▶ [Brief 1]
In the Camus configuration reference, rewrite the passage starting at "The name of" and ending at "integrates schema registry.", changing "Avro Records" to "Avro objects".
▶ [Brief 2]
According to the Camus configuration reference, what is the default value of max.schemas.per.subject?
▶ [Brief 3]
Write the next part of the Camus configuration reference, picking up after its final line.

Configuration Options¶

Schema Registry Configuration¶

schema.registry.url

URL for schema registry. This is required for Avro message decoder to interact with schema registry.

Type: string
Required: Yes

max.schemas.per.subject

The max number of schema objects allowed per subject.

Type: int
Required: No
Default: 1000

is.new.producer

Set to true if the data Camus is consuming from Kafka was created using the new producer, or set to false if it was created with the old producer.

Type: boolean
Required: No
Default: true

Camus Job Configuration¶

camus.job.name

The name of the Camus job.

Type: string
Required: No
Default: “Camus Job”

camus.message.decoder.class

Decoder class for Kafka Messages to Avro Records. The default value is Confluent version of AvroMessageDecoder which integrates schema registry.

Type: string
Required: No
Default: io.confluent.camus.etl.kafka.coders.AvroMessageDecoder

etl.record.writer.provider.class

Class for writing records to HDFS/S3.

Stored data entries
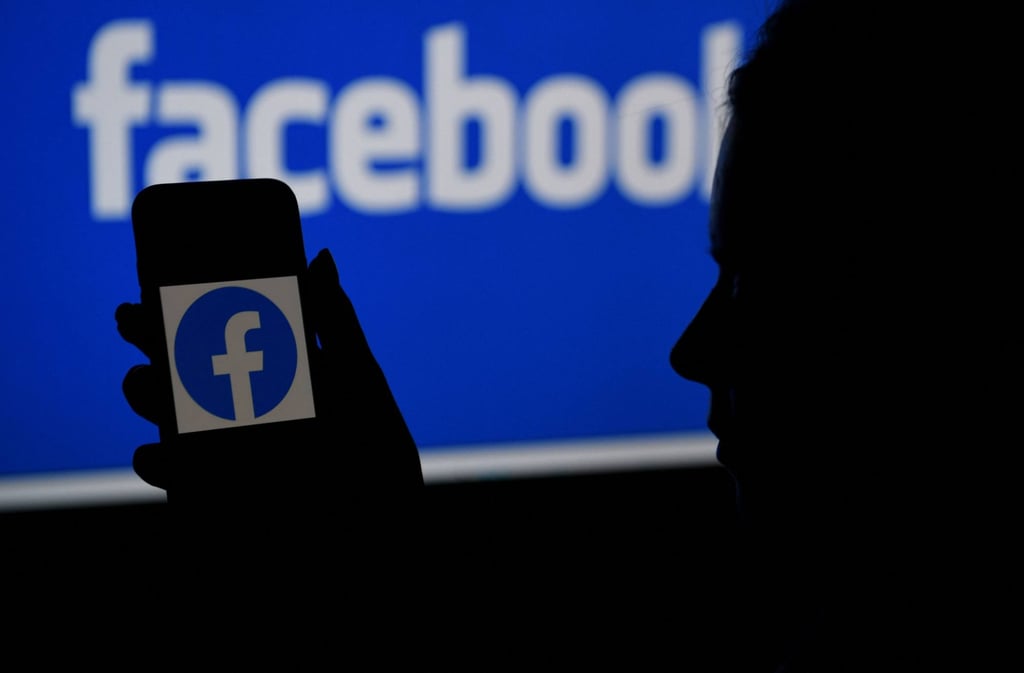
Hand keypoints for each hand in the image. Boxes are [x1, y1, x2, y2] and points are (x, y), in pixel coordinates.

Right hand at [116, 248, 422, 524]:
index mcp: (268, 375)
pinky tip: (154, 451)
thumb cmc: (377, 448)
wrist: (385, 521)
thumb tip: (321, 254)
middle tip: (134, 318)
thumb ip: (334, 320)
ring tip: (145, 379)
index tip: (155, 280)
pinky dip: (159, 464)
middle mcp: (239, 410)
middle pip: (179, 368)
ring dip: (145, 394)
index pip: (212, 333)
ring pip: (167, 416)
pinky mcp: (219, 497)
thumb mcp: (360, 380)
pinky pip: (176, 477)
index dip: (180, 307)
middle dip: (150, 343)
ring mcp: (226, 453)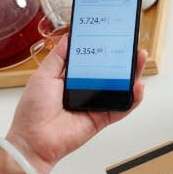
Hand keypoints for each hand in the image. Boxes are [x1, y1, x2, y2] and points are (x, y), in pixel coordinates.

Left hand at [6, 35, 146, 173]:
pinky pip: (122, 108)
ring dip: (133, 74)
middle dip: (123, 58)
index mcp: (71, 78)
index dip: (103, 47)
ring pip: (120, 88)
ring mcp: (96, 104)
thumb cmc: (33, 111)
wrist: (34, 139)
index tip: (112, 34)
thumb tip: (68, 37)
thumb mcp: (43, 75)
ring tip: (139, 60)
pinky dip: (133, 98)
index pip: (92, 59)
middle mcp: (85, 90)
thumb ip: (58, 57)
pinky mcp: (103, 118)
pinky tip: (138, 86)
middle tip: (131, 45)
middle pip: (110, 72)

▶ [Response box 1]
The name of the Camus job.

Type: string
Required: No
Default: “Camus Job”

camus.message.decoder.class

Decoder class for Kafka Messages to Avro objects. The default value is Confluent version of AvroMessageDecoder which integrates schema registry.

▶ [Response box 2]
1000

▶ [Response box 3]
Type: string
Required: No
Default: com.linkedin.camus.etl.kafka.common.AvroRecordWriterProvider

etl.partitioner.class

Class for partitioning Camus output. The default partitioner partitions incoming data into hourly partitions

Type: string
Required: No
Default: com.linkedin.camus.etl.kafka.partitioner.DefaultPartitioner

camus.work.allocator.class

Class for creating input splits from ETL requests

Type: string
Required: No
Default: com.linkedin.camus.workallocater.BaseAllocator

etl.destination.path

Top-level output directory, sub-directories will be dynamically created for each topic pulled.

Type: string
Required: Yes

etl.execution.base.path

HDFS location where you want to keep execution files, i.e. offsets, error logs and count files.

Type: string
Required: Yes

etl.execution.history.path

HDFS location to keep historical execution files, usually a sub directory of etl.execution.base.path.

Type: string
Required: Yes

hdfs.default.classpath.dir

All files in this directory will be added to the distributed cache and placed on the classpath for Hadoop tasks.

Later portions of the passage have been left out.